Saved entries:
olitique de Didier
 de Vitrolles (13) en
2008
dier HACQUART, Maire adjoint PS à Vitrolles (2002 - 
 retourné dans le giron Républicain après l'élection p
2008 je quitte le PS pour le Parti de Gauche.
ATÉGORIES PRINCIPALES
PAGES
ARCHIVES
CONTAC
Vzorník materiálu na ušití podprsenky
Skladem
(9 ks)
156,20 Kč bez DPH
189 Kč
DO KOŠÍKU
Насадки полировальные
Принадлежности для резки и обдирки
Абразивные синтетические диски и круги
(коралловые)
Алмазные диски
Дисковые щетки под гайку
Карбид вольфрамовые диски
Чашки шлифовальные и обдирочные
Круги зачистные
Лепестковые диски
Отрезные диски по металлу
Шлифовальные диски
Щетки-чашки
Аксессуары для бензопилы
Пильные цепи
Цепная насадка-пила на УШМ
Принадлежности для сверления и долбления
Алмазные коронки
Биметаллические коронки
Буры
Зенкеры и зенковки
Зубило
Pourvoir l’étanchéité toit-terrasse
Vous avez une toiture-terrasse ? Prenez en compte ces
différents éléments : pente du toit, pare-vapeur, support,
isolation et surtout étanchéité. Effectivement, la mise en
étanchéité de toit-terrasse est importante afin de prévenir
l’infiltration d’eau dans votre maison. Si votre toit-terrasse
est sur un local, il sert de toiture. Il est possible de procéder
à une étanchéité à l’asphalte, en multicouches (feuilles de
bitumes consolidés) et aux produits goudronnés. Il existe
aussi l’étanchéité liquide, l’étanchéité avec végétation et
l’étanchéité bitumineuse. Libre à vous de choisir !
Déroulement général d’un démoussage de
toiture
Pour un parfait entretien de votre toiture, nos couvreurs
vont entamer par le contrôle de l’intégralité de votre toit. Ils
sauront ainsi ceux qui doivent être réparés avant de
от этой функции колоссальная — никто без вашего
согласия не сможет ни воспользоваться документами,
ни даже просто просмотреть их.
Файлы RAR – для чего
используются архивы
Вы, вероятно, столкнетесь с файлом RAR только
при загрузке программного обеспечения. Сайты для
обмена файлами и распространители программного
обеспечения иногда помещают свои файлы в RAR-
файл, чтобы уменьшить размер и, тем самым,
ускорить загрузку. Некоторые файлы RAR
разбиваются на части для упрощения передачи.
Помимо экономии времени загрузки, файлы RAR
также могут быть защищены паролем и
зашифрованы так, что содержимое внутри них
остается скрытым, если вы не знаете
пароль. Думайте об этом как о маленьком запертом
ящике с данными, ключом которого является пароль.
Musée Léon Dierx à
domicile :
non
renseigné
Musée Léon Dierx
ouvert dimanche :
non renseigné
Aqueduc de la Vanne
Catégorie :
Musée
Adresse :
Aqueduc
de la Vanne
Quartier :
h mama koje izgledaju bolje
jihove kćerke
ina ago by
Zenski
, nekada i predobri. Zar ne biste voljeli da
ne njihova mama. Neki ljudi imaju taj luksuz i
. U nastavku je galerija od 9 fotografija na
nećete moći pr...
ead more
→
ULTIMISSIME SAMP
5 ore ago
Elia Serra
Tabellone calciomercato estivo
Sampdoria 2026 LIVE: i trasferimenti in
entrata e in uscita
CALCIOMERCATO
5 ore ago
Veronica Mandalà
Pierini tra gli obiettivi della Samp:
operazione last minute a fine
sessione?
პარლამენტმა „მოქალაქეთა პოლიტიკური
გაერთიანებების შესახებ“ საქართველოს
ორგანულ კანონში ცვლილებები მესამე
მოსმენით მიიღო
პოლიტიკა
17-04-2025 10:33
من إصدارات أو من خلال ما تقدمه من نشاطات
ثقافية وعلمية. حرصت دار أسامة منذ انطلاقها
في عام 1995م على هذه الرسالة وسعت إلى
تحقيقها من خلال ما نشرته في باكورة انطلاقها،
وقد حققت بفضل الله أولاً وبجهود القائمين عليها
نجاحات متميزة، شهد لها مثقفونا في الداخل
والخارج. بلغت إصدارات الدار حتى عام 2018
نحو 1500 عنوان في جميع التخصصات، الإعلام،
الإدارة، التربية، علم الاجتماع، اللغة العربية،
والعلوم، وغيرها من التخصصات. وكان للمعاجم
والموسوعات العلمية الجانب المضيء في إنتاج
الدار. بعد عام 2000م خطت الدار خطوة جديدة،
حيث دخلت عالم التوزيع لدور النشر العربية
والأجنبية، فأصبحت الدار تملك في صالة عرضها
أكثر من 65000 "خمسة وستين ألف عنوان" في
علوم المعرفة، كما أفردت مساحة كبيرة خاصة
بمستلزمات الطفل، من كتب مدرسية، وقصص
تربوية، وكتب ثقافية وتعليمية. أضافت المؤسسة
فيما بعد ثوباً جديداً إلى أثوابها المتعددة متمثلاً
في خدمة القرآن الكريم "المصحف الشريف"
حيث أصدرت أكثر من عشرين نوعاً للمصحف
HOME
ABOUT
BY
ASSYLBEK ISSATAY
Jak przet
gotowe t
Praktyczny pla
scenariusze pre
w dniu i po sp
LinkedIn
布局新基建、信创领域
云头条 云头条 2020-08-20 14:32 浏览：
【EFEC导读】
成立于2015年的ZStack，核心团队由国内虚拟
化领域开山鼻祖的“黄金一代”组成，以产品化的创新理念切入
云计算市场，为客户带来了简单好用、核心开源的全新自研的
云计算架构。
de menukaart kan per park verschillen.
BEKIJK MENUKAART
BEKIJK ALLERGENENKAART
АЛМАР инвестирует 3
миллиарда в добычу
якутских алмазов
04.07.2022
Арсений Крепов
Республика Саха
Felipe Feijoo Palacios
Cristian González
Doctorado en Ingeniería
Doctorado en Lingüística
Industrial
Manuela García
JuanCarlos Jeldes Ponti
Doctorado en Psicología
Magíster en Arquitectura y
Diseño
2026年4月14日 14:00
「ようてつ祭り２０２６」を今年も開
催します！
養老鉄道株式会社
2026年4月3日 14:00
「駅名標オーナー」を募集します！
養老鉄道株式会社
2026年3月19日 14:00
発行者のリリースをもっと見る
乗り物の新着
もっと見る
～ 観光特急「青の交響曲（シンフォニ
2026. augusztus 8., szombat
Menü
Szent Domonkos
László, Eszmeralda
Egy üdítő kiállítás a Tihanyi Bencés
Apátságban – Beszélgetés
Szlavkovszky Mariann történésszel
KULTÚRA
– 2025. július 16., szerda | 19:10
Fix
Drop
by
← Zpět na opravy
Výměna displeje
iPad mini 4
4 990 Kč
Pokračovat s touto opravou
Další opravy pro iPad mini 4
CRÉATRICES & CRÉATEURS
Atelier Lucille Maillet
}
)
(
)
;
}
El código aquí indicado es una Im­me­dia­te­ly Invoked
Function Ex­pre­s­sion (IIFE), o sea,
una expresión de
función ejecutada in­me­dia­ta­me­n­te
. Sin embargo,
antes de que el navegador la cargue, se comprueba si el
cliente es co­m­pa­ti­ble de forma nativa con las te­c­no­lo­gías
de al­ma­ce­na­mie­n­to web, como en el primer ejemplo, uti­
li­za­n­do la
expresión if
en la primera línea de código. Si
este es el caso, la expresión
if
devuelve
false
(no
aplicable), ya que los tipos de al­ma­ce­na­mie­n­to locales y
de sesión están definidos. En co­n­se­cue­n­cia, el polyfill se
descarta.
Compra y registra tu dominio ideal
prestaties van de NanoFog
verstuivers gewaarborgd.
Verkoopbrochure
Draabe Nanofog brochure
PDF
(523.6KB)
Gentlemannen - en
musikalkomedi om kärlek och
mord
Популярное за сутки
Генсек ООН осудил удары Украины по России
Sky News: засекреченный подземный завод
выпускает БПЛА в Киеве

▸ **Exercise brief**: Restate word for word the lines above, beginning at the first one and ending at the line that carries "Аксессуары для бензопилы".

▸ **Response to this exercise**:
olitique de Didier
 de Vitrolles (13) en
2008
dier HACQUART, Maire adjoint PS à Vitrolles (2002 - 
 retourné dans le giron Républicain après l'élection p
2008 je quitte le PS pour le Parti de Gauche.
ATÉGORIES PRINCIPALES
PAGES
ARCHIVES
CONTAC
Vzorník materiálu na ušití podprsenky
Skladem
(9 ks)
156,20 Kč bez DPH
189 Kč
DO KOŠÍKU
Насадки полировальные
Принадлежности для резки и обдирки
Абразивные синтетические диски и круги
(коралловые)
Алмазные диски
Дисковые щетки под гайку
Карбид вольфрамовые диски
Чашки шлифовальные и обдирочные
Круги зачистные
Лепестковые диски
Отрезные диски по металлу
Шлифовальные диски
Щетки-чашки
Аксессуары для бензопилы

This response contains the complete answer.